第2 司法修習生の経済的支援の在り方について
 検討会議及び関係閣僚会議決定は、司法修習生の経済的支援の在り方について「貸与制」を前提とし、弥縫策に終始している。
 しかし、本年4月、5月に実施されたパブリックコメント(以下「パブコメ」という。)には1ヶ月の間に3119通もの意見が寄せられ、うち法曹養成課程における経済的支援に関する意見は2421通にも達し、その大多数が「司法修習生に対する給費制を復活させるべきである。」との内容であった。また、検討会議では複数の委員から給費制を復活すべきとの意見が出された。
 ところが、検討会議は、給費制復活が妥当であるとの大多数のパブコメに真摯に向き合うことなく座長試案をもとに議論を進め、ほとんど訂正を加えることなく、取りまとめに至った。これはパブコメという手続の趣旨を没却し、幅広い国民の声を軽視するものであり看過することはできない。

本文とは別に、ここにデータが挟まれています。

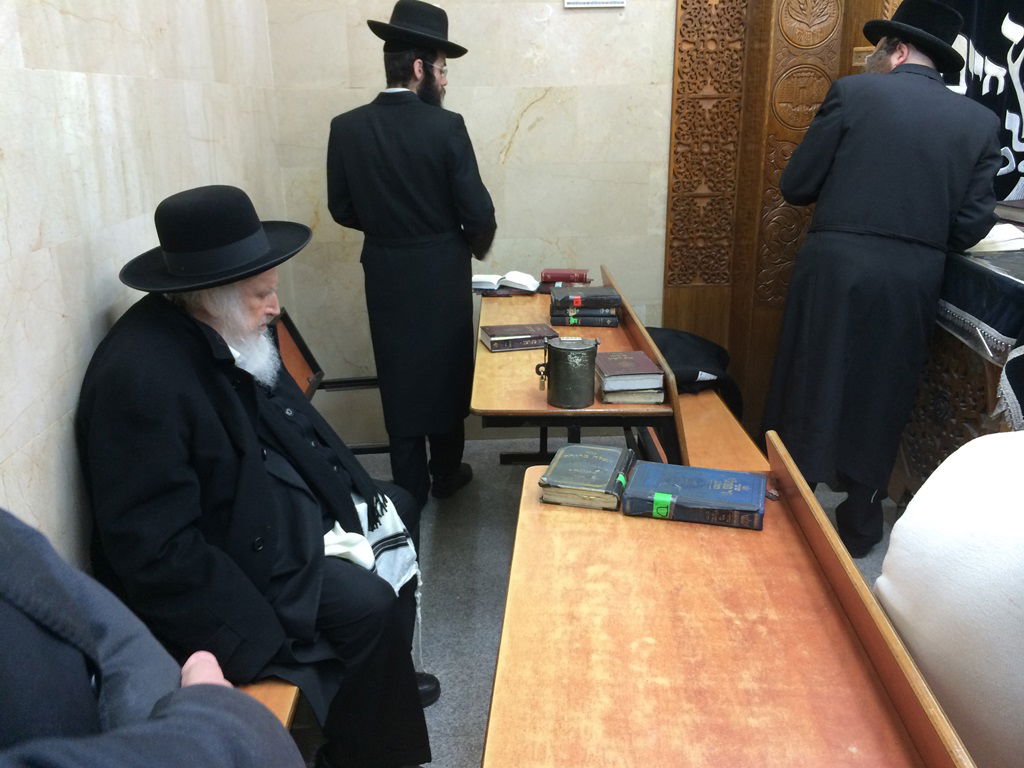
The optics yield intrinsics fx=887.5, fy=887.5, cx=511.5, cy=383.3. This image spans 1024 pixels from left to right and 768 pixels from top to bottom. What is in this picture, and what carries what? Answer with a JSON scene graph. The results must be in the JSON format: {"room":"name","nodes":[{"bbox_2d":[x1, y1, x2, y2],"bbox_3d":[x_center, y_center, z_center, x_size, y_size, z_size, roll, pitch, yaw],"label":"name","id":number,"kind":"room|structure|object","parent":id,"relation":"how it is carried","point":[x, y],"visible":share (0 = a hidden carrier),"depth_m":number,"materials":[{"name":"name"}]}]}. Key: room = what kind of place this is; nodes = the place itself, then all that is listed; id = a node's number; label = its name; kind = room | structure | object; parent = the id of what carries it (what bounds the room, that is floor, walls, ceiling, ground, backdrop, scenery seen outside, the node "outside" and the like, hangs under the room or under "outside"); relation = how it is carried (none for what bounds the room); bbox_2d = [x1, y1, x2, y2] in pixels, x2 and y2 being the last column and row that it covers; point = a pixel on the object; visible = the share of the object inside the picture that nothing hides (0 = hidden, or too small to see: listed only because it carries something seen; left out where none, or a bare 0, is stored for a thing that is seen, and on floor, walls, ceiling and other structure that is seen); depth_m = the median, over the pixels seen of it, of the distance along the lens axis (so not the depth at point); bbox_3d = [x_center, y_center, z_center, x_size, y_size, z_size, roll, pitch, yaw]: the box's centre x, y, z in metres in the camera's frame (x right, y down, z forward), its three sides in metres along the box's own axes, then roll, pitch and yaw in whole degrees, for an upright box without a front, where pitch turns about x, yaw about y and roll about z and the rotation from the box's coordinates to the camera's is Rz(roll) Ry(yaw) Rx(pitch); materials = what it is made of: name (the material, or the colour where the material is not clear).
{"room":"place of worship","nodes":[
{"label":"place of worship","id":0,"kind":"room"},
{"bbox_2d":[0,0,283,571],"bbox_3d":[-0.954,-0.419,1.007,0.188,3.300,5.024,-1,19,0],"label":"left wall","id":1,"kind":"structure","parent":0,"point":[11,433],"depth_m":1.86,"materials":[{"name":"stone"}]},
{"bbox_2d":[266,0,681,446],"bbox_3d":[0.863,-1.260,3.491,3.868,3.235,0.196,-1,19,0],"label":"back wall","id":2,"kind":"structure","parent":0,"point":[662,63],"depth_m":3.59,"materials":[{"name":"beige stone"}]},
{"bbox_2d":[563,0,624,8],"bbox_3d":[0.310,-1.492,3.291,0.225,0.166,0.019,-1,19,0],"label":"wall sign","id":3,"kind":"object","parent":2,"relation":"attached to","point":[618,1],"visible":0.98,"depth_m":3.31,"materials":[{"name":"white"}]},
{"bbox_2d":[665,0,892,433],"bbox_3d":[1.296,-1.039,3.580,1.352,2.753,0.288,-1,19,0],"label":"carved wooden panel","id":4,"kind":"object","parent":2,"relation":"attached to","point":[681,26],"visible":0.56,"depth_m":3.68,"materials":[{"name":"brown wood"}]},
{"bbox_2d":[299,432,897,767],"bbox_3d":[0.767,1.004,1.883,4.006,0.106,4.707,-1,19,0],"label":"floor","id":5,"kind":"structure","parent":0,"point":[463,756],"depth_m":2.93,"materials":[{"name":"grey"}]},
{"bbox_2d":[234,678,300,729],"bbox_3d":[-0.564,0.712,1.842,0.402,0.386,1.487,-1,19,0],"label":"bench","id":6,"kind":"object","parent":5,"relation":"on","point":[289,708],"visible":0.09,"depth_m":1.68,"materials":[{"name":"brown wood"}]},
{"bbox_2d":[0,508,305,767],"bbox_3d":[-0.607,0.488,0.764,0.804,1.832,0.852,-11,21,-29],"label":"person","id":7,"kind":"object","parent":6,"relation":"on","point":[189,689],"visible":0.97,"depth_m":0.78},
{"bbox_2d":[75,182,439,765],"bbox_3d":[-0.568,0.225,1.958,0.657,1.272,0.830,-11,21,-28],"label":"man","id":8,"kind":"object","parent":6,"relation":"on","point":[196,388],"visible":0.89,"depth_m":1.73},
{"bbox_2d":[266,303,388,455],"bbox_3d":[-0.621,0.208,3.036,0.478,0.810,0.902,-1,19,0],"label":"wooden chair","id":9,"kind":"object","parent":5,"relation":"on","point":[285,343],"visible":0.23,"depth_m":3.18,"materials":[{"name":"brown wood"}]},
{"bbox_2d":[326,1,494,511],"bbox_3d":[-0.338,-0.423,3.203,0.560,1.762,0.581,-18,25,-41],"label":"man","id":10,"kind":"object","parent":5,"relation":"on","point":[433,80],"visible":0.98,"depth_m":3.00},
{"bbox_2d":[471,274,677,464],"bbox_3d":[0.167,0.189,3.111,0.552,0.734,1.374,-1,19,0],"label":"wooden table","id":11,"kind":"object","parent":5,"relation":"on","point":[550,328],"visible":0.56,"depth_m":2.62,"materials":[{"name":"brown wood"}]},
{"bbox_2d":[472,271,538,293],"bbox_3d":[-0.023,-0.415,3.542,0.271,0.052,0.196,4,19,13],"label":"open book","id":12,"kind":"object","parent":11,"relation":"on","point":[518,280],"visible":0.98,"depth_m":3.48,"materials":[{"name":"white paper"}]},
{"bbox_2d":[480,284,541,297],"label":"book","id":13,"kind":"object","parent":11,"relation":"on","point":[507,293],"visible":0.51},
{"bbox_2d":[479,323,557,351],"bbox_3d":[0.018,-0.155,2.866,0.225,0.039,0.166,-4,19,-11],"label":"book","id":14,"kind":"object","parent":11,"relation":"on","point":[495,340],"visible":0.99,"depth_m":2.81,"materials":[{"name":"paper"}]},
{"bbox_2d":[539,268,589,283],"bbox_3d":[0.212,-0.439,3.563,0.188,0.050,0.148,3,19,10],"label":"red book","id":15,"kind":"object","parent":11,"relation":"on","point":[556,276],"visible":0.99,"depth_m":3.50,"materials":[{"name":"red paper"}]},
{"bbox_2d":[537,335,599,409],"bbox_3d":[0.152,-0.035,2.357,0.152,0.177,0.136,-1,19,0],"label":"metal canister","id":16,"kind":"object","parent":11,"relation":"on","point":[562,349],"visible":0.99,"depth_m":2.32,"materials":[{"name":"metal"}]},
{"bbox_2d":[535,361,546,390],"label":"padlock","id":17,"kind":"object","parent":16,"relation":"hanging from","point":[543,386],"visible":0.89,"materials":[{"name":"gold metal"}]},
{"bbox_2d":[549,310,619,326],"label":"book","id":18,"kind":"object","parent":11,"relation":"on","point":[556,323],"visible":0.74,"depth_m":3.03,"materials":[{"name":"paper"}]},
{"bbox_2d":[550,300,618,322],"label":"book","id":19,"kind":"object","parent":18,"relation":"on","point":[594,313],"visible":0.82,"depth_m":3.02,"materials":[{"name":"paper"}]},
{"bbox_2d":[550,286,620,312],"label":"book","id":20,"kind":"object","parent":19,"relation":"on","point":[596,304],"visible":0.98,"depth_m":3.01,"materials":[{"name":"black paper"}]},
{"bbox_2d":[596,350,665,403],"bbox_3d":[0.321,-0.025,2.497,0.175,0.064,0.243,-1,19,0],"label":"book stack","id":21,"kind":"object","parent":11,"relation":"on","point":[656,375],"visible":0.98,"depth_m":2.41,"materials":[{"name":"paper"}]},
{"bbox_2d":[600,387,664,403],"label":"book","id":22,"kind":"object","parent":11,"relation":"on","point":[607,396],"visible":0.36,"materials":[{"name":"beige paper"}]},
{"bbox_2d":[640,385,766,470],"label":"wooden bench","id":23,"kind":"object","parent":5,"relation":"on","point":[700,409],"visible":0.33,"depth_m":2.86,"materials":[{"name":"brown wood"}]},
{"bbox_2d":[646,327,741,411],"bbox_3d":[0.617,-0.054,3.283,0.464,0.253,0.445,-1,19,0],"label":"black bag","id":24,"kind":"object","parent":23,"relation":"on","point":[673,362],"visible":0.48,"depth_m":3.19,"materials":[{"name":"black fabric"}]},
{"bbox_2d":[479,434,978,767],"bbox_3d":[0.277,0.759,1.324,0.625,0.747,1.757,-1,19,0],"label":"front table","id":25,"kind":"object","parent":5,"relation":"on","point":[503,644],"visible":0.92,"depth_m":1.37,"materials":[{"name":"brown wood"}]},
{"bbox_2d":[537,443,633,510],"bbox_3d":[0.165,0.193,1.928,0.164,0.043,0.232,5,19,16],"label":"book","id":26,"kind":"object","parent":25,"relation":"on","point":[590,454],"visible":0.98,"depth_m":1.87,"materials":[{"name":"paper"}]},
{"bbox_2d":[621,462,766,530],"bbox_3d":[0.372,0.223,1.817,0.267,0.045,0.178,5,19,15],"label":"blue book","id":27,"kind":"object","parent":25,"relation":"on","point":[637,478],"visible":0.98,"depth_m":1.76,"materials":[{"name":"blue paper"}]},
{"bbox_2d":[765,1,1003,562],"bbox_3d":[1.194,-0.334,2.917,0.627,1.747,0.624,-17,24,-39],"label":"man","id":28,"kind":"object","parent":5,"relation":"on","point":[849,237],"visible":0.97,"depth_m":2.71},
{"bbox_2d":[875,428,1023,767],"bbox_3d":[0.985,0.469,1.407,0.729,0.985,0.778,-1,19,0],"label":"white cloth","id":29,"kind":"object","parent":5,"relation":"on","point":[889,556],"visible":0.86,"depth_m":1.35,"materials":[{"name":"white fabric"}]},
{"bbox_2d":[894,230,1023,498],"bbox_3d":[1.801,0.087,2.767,1.148,0.955,1.592,-1,19,0],"label":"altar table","id":30,"kind":"object","parent":5,"relation":"on","point":[952,439],"visible":0.54,"depth_m":2.69,"materials":[{"name":"brown wood"}]},
{"bbox_2d":[938,229,1023,432],"bbox_3d":[1.712,-0.176,2.710,0.970,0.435,1.262,-1,19,0],"label":"tablecloth","id":31,"kind":"object","parent":30,"relation":"on","point":[976,304],"visible":0.61,"depth_m":2.56,"materials":[{"name":"fabric"}]},
{"bbox_2d":[967,223,1023,254],"bbox_3d":[1.511,-0.467,2.788,0.278,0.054,0.236,-1,19,0],"label":"open book","id":32,"kind":"object","parent":31,"relation":"on","point":[993,237],"visible":0.7,"depth_m":2.71,"materials":[{"name":"white paper"}]},
{"bbox_2d":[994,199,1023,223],"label":"book","id":33,"kind":"object","parent":31,"relation":"on","point":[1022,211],"visible":0.98,"depth_m":2.99,"materials":[{"name":"paper"}]},
{"bbox_2d":[941,0,1023,203],"bbox_3d":[2.023,-1.133,3.300,0.871,2.723,0.642,-1,19,0],"label":"ark curtain","id":34,"kind":"object","parent":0,"point":[1020,132],"visible":0.46,"depth_m":3.41,"materials":[{"name":"fabric"}]}
]}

 そもそも司法修習制度は、三権の一翼を担う司法における人材養成の根幹をなすものであるから、その制度負担は本来私費負担とすべきものではない。
 現在の貸与制を前提とした司法修習制度は、司法修習時における債務負担の重圧が法曹を志す者の意欲を減退させ、就職難とも相まって、法曹志願者減少の大きな要因ともなっている。
 また、検討会議及び関係閣僚会議決定は経済的支援としては修習専念義務の緩和により一定の場合には兼業を許可することなどの措置を提案する。
 しかし、兼業を認め修習専念義務を緩和することは、フルタイムで密度の濃い修習に励む司法修習生にとって何ら支援策とはならない。そればかりか、修習の実を上げるために必要不可欠な修習専念義務を骨抜きにし、司法修習の意義を損なうおそれがある。
 良質な法曹を養成するためには、司法修習生に対する給費制の復活が必要不可欠である。

 以上より、司法修習生の経済的支援、法曹人口・司法試験合格者数の2点に対する検討会議の取りまとめ及び関係閣僚会議決定は極めて問題が大きく、当会はこれに抗議するとともに、司法試験合格者数を速やかに1000人以下とすること及び司法修習生に対する給費制を復活させることを速やかに実現するよう強く求める。